Murialdo Pietro, Ponta Linda, Carbone Anna
Institute of Condensed Matter Physics and Complex Systems, DISAT, Politecnico di Torino, 10129 Torino, Italy.
School of Industrial Engineering, LIUC-Università Cattaneo, Castellanza, VA 21052, Italy.
Entropy (Basel). 2020 Jun 8;22(6):634. doi: 10.3390/e22060634.
A perspective is taken on the intangible complexity of economic and social systems by investigating the dynamical processes producing, storing and transmitting information in financial time series. An extensive analysis based on the approach has evidenced market and horizon dependence in highest-frequency data of real world financial assets. The behavior is scrutinized by applying the moving average cluster entropy approach to long-range correlated stochastic processes as the Autoregressive Fractionally Integrated Moving Average (ARFIMA) and Fractional Brownian motion (FBM). An extensive set of series is generated with a broad range of values of the Hurst exponent and of the autoregressive, differencing and moving average parameters p , d , q . A systematic relation between moving average cluster entropy and long-range correlation parameters , is observed.

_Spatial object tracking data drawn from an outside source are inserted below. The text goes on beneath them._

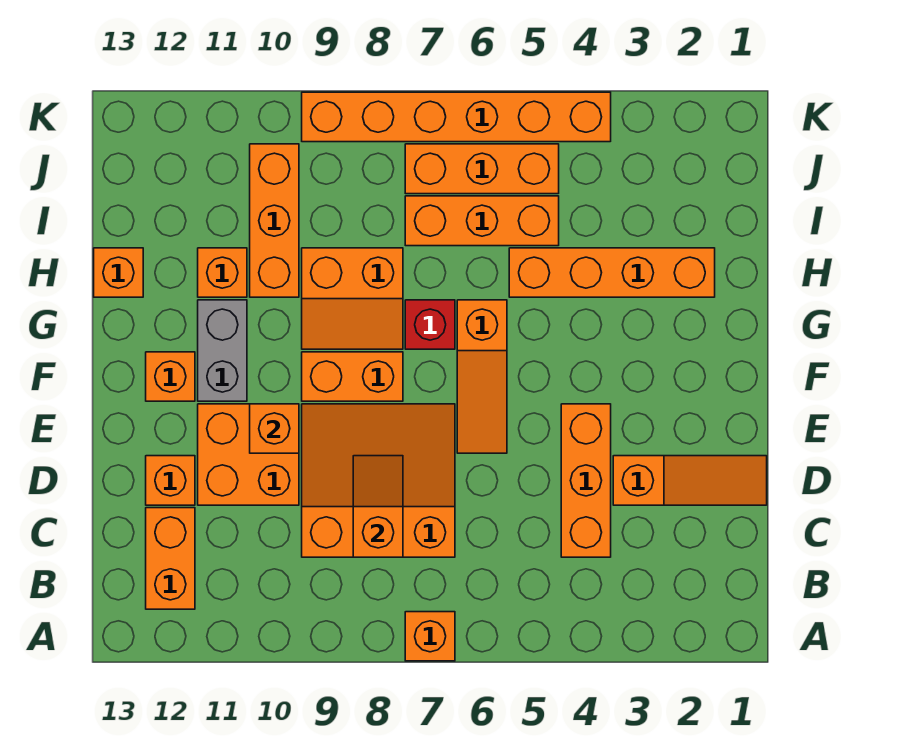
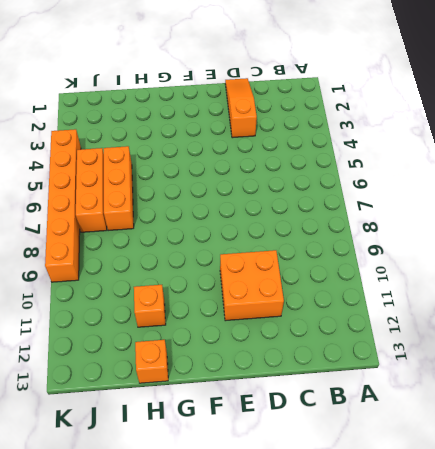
none -> orange brick A7 level 1
none -> orange brick B12:C12 level 1
none -> orange brick C4:E4 level 1

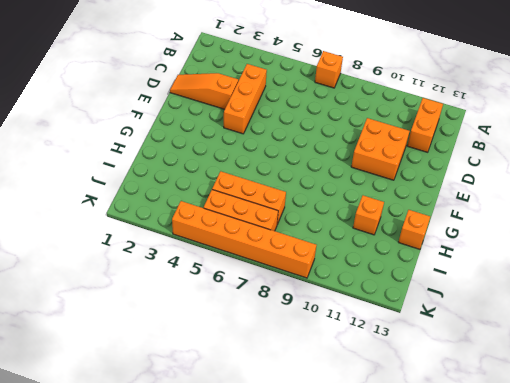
none -> orange slope C7:E9 level 1 top C
none -> orange brick D12 level 1
none -> orange slope E6:G6 level 1 top G

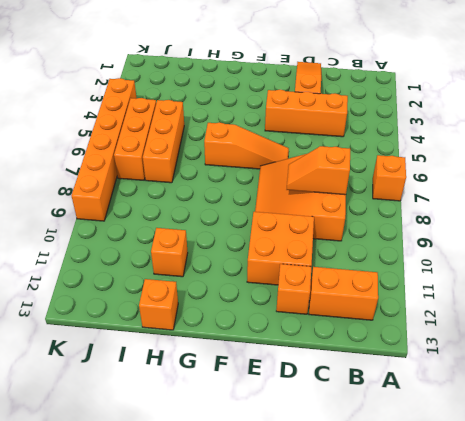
none -> orange brick F8:F9 level 1
none -> grey brick F11:G11 level 1
none -> orange brick F12 level 1

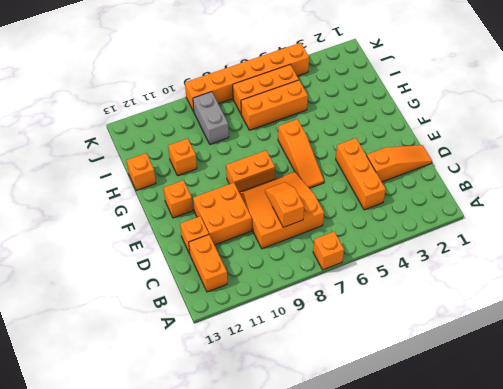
grey brick I9:J9 level 1 -> grey brick F11:G11 level 1
none -> red brick G7 level 1
none -> orange slope G8:H9 level 1 top H
none -> orange brick H2:H5 level 1

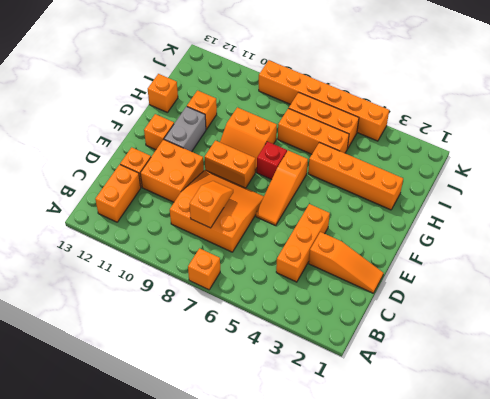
none -> orange brick H10:J10 level 1
none -> orange brick E10 level 2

This study shows that the characteristic behaviour exhibited by the horizon dependence of the cluster entropy is related to long-range positive correlation in financial markets. Specifically, long range positively correlated ARFIMA processes with differencing parameter d ≃ 0.05 , d ≃ 0.15 and d ≃ 0.25 are consistent with moving average cluster entropy results obtained in time series of DJIA, S&P500 and NASDAQ. The findings clearly point to a variability of price returns, consistently with a price dynamics involving multiple temporal scales and, thus, short- and long-run volatility components. An important aspect of the proposed approach is the ability to capture detailed horizon dependence over relatively short horizons (one to twelve months) and thus its relevance to define risk analysis indices.

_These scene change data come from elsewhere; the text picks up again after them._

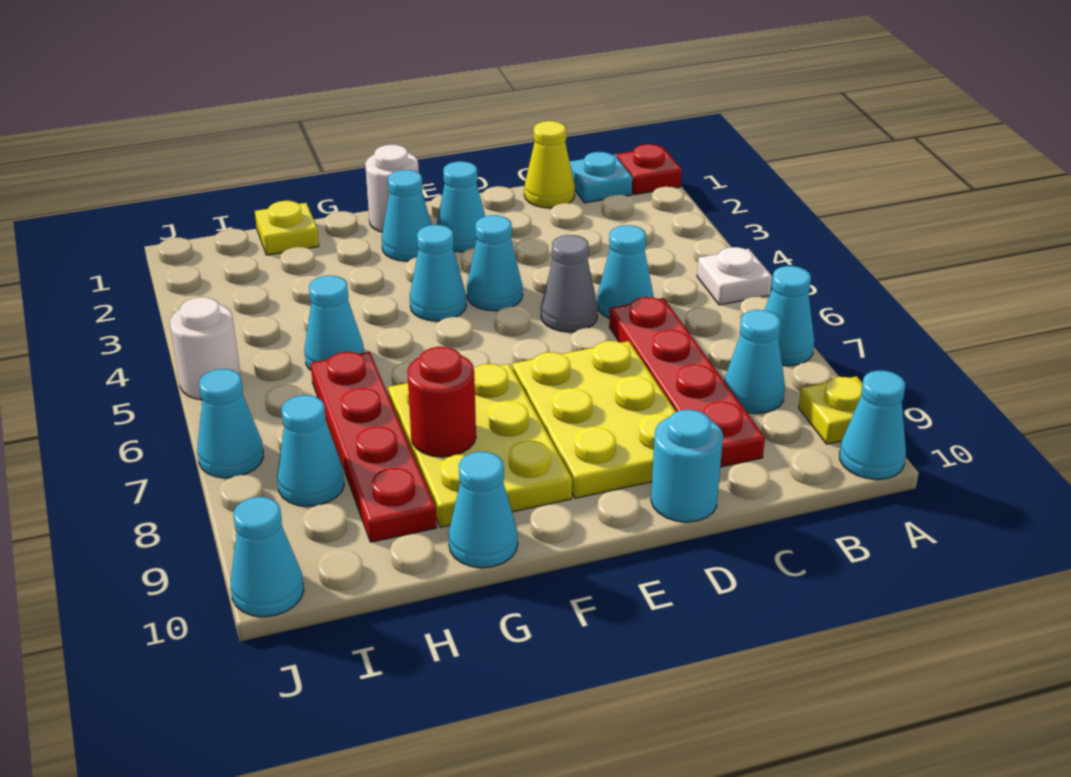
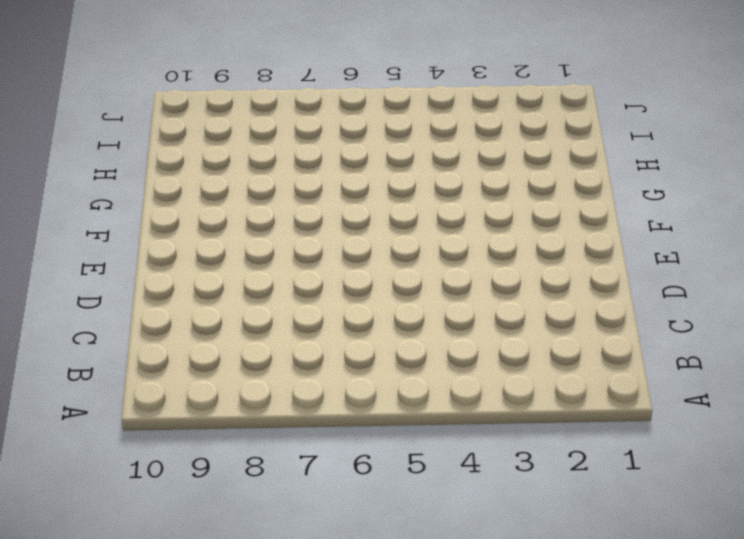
none -> red plate A1 level 1
none -> white plate A5 level 1
none -> cyan cone A7 level 1

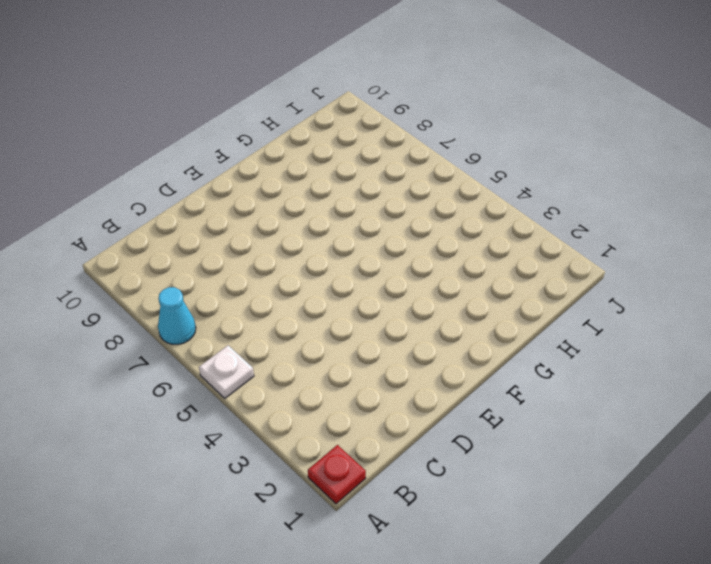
none -> yellow plate A9 level 1
none -> cyan cone A10 level 1
none -> cyan plate B1 level 1

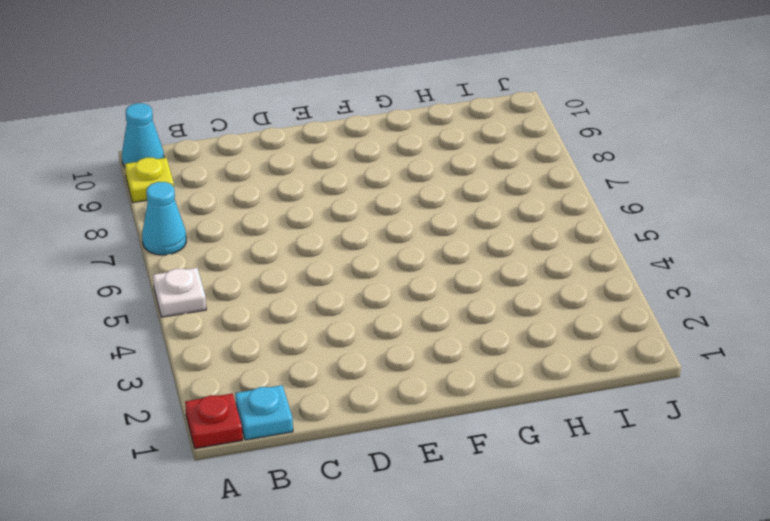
none -> cyan cone B8 level 1
none -> yellow cone C1 level 1
none -> cyan cone C5 level 1

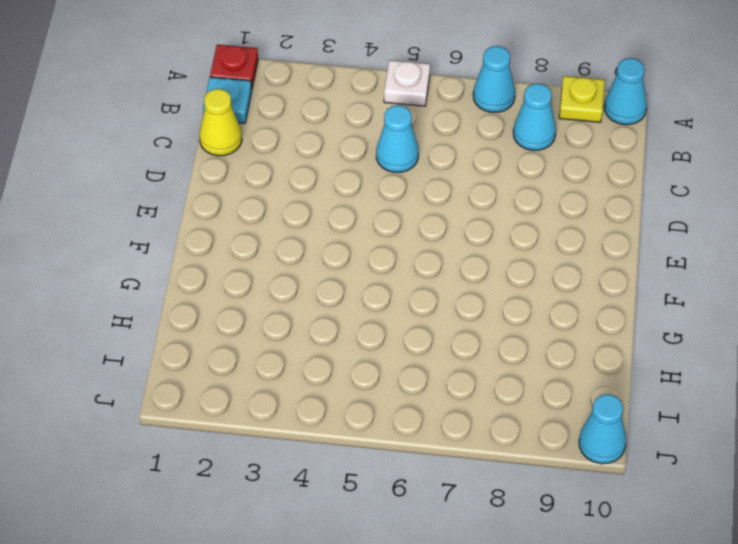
none -> red plate C6:C9 level 1
none -> grey cone D5 level 1
none -> yellow plate D7:E9 level 1

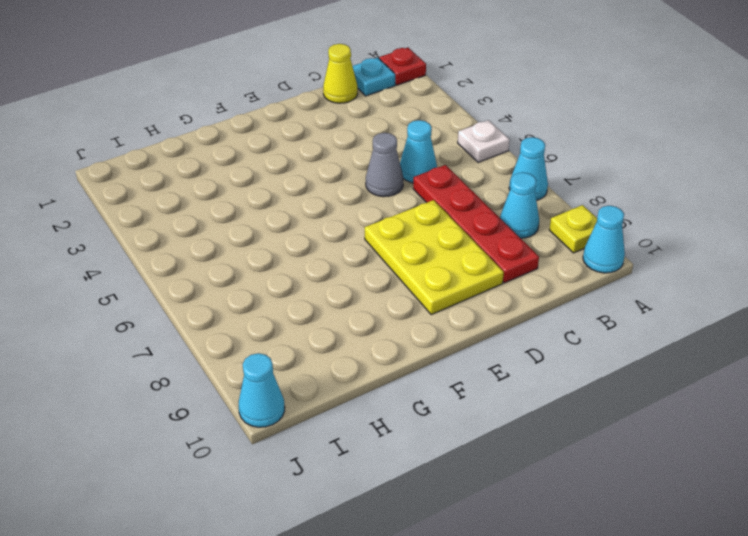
none -> cyan round brick D10 level 1
none -> cyan cone E2 level 1
none -> cyan cone E4 level 1

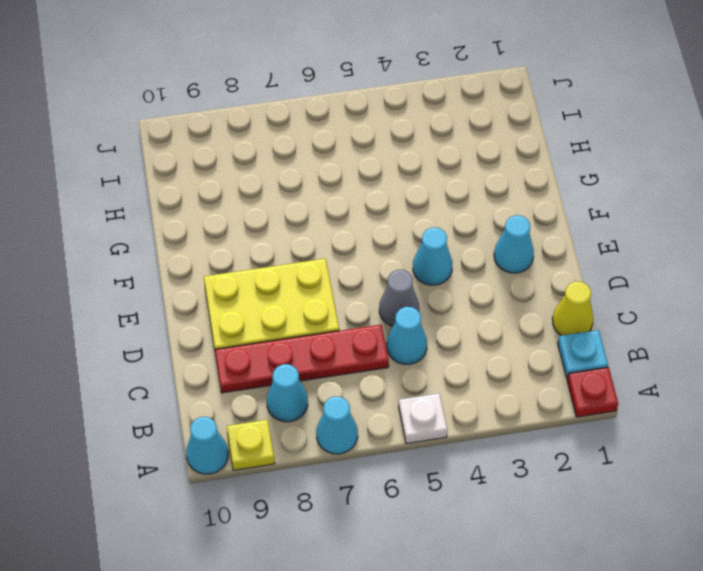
none -> cyan round brick D10 level 1
none -> white round brick F1 level 1
none -> cyan cone F2 level 1

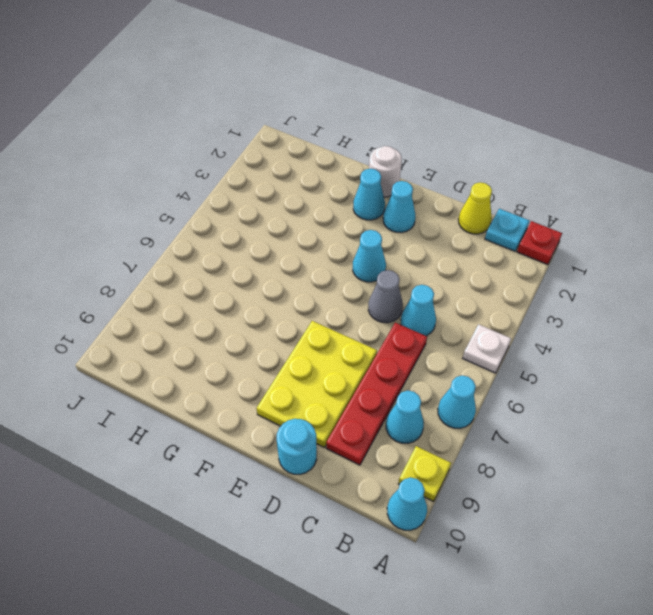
none -> cyan cone F4 level 1
none -> yellow plate F7:G9 level 1
none -> cyan cone G10 level 1

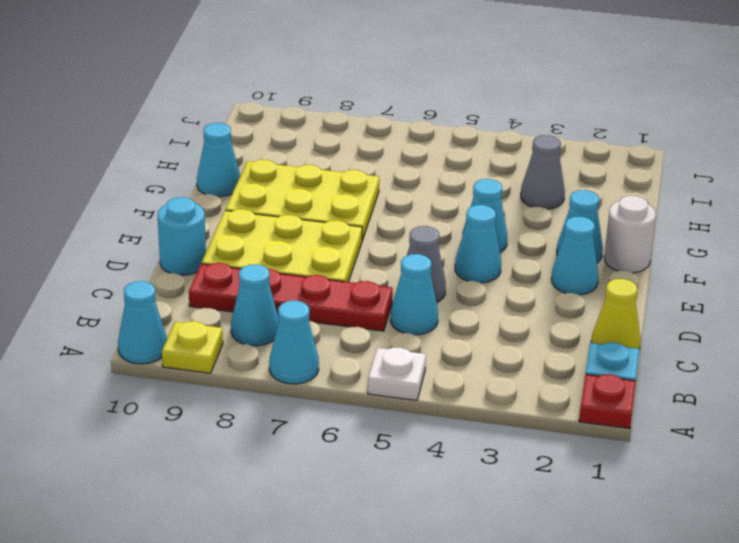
grey cone H3 level 1 -> none
none -> yellow plate H1 level 1
none -> cyan cone H5 level 1
none -> red plate H6:H9 level 1

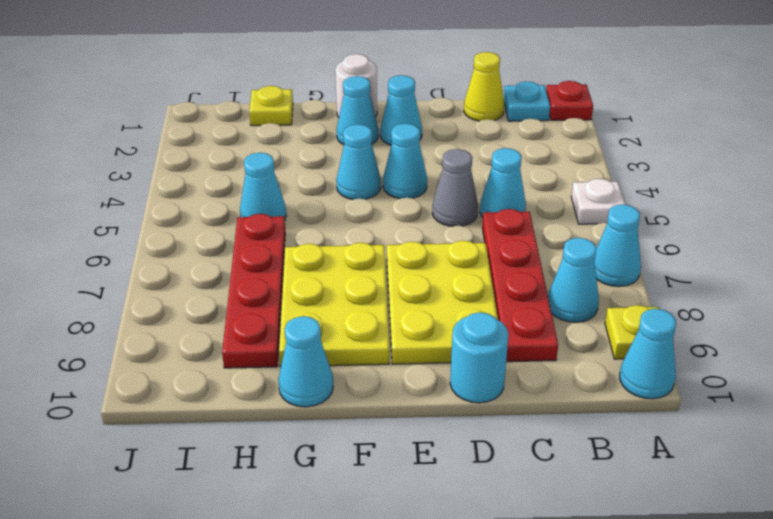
none -> cyan cone I8 level 1
none -> white round brick J5 level 1
none -> cyan cone J7 level 1

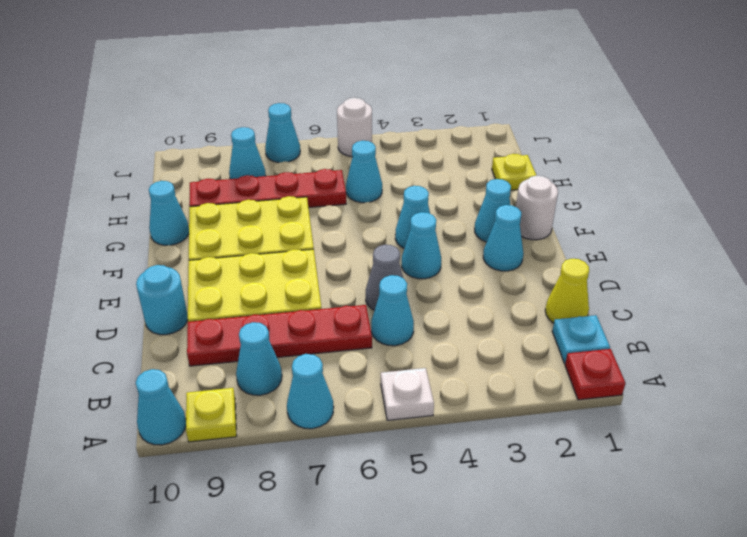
none -> cyan cone J10 level 1
none -> red round brick G8 level 2

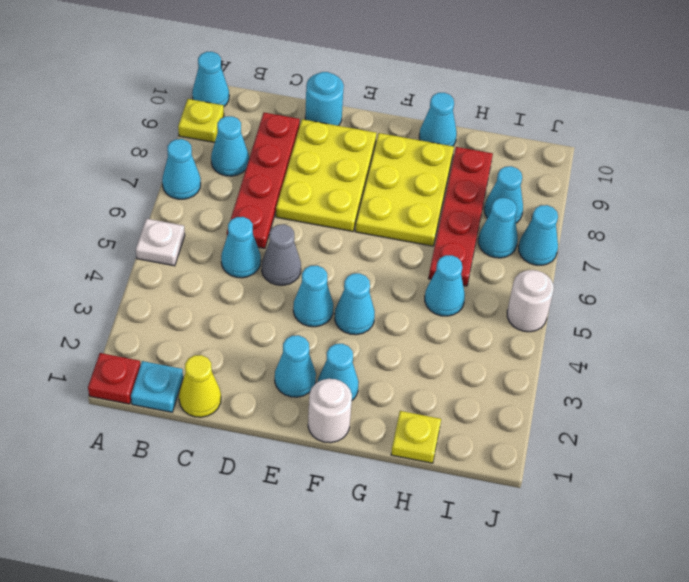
cyan cone I7 level 1 -> cyan cone J10 level 1
none -> red round brick G8 level 2

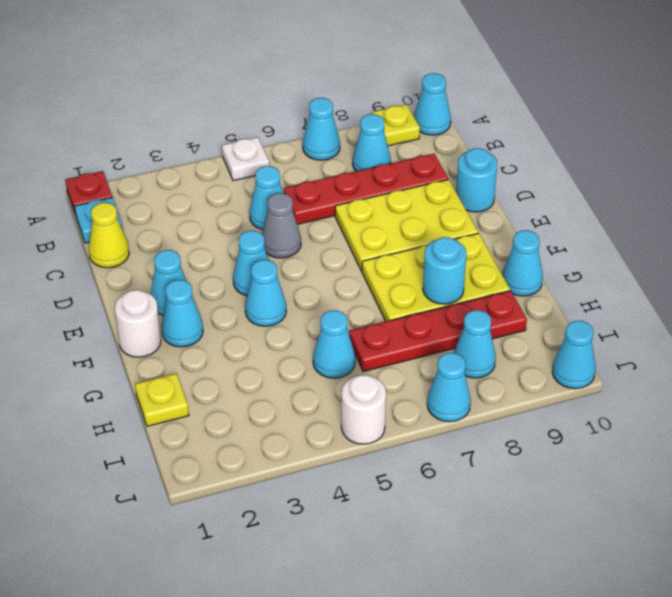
cyan round brick G8 level 2 -> red round brick G8 level 2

通过研究金融时间序列中产生、存储和传输信息的动态过程,探讨了经济和社会系统无形的复杂性。基于该方法的广泛分析表明,现实世界金融资产的高频数据存在市场和时间范围依赖性。通过将移动平均聚类熵方法应用于具有长期相关性的随机过程,如自回归分数整合移动平均(ARFIMA)和分数布朗运动(FBM),对这种行为进行了仔细研究。生成了一组广泛的序列,其中赫斯特指数以及自回归、差分和移动平均参数p、d、q具有广泛的值。观察到移动平均聚类熵与长期相关参数之间的系统关系。本研究表明,聚类熵的时间范围依赖性所表现出的特征行为与金融市场中的长期正相关有关。具体而言,差分参数d≃0.05、d≃0.15和d≃0.25的长期正相关ARFIMA过程与道琼斯工业平均指数(DJIA)、标准普尔500指数(S&P500)和纳斯达克指数(NASDAQ)时间序列中获得的移动平均聚类熵结果一致。这些发现清楚地表明了价格回报的可变性,这与涉及多个时间尺度的价格动态一致,因此与短期和长期波动成分一致。所提出方法的一个重要方面是能够在相对较短的时间范围(一到十二个月)内捕捉详细的时间范围依赖性,因此其与定义风险分析指标相关。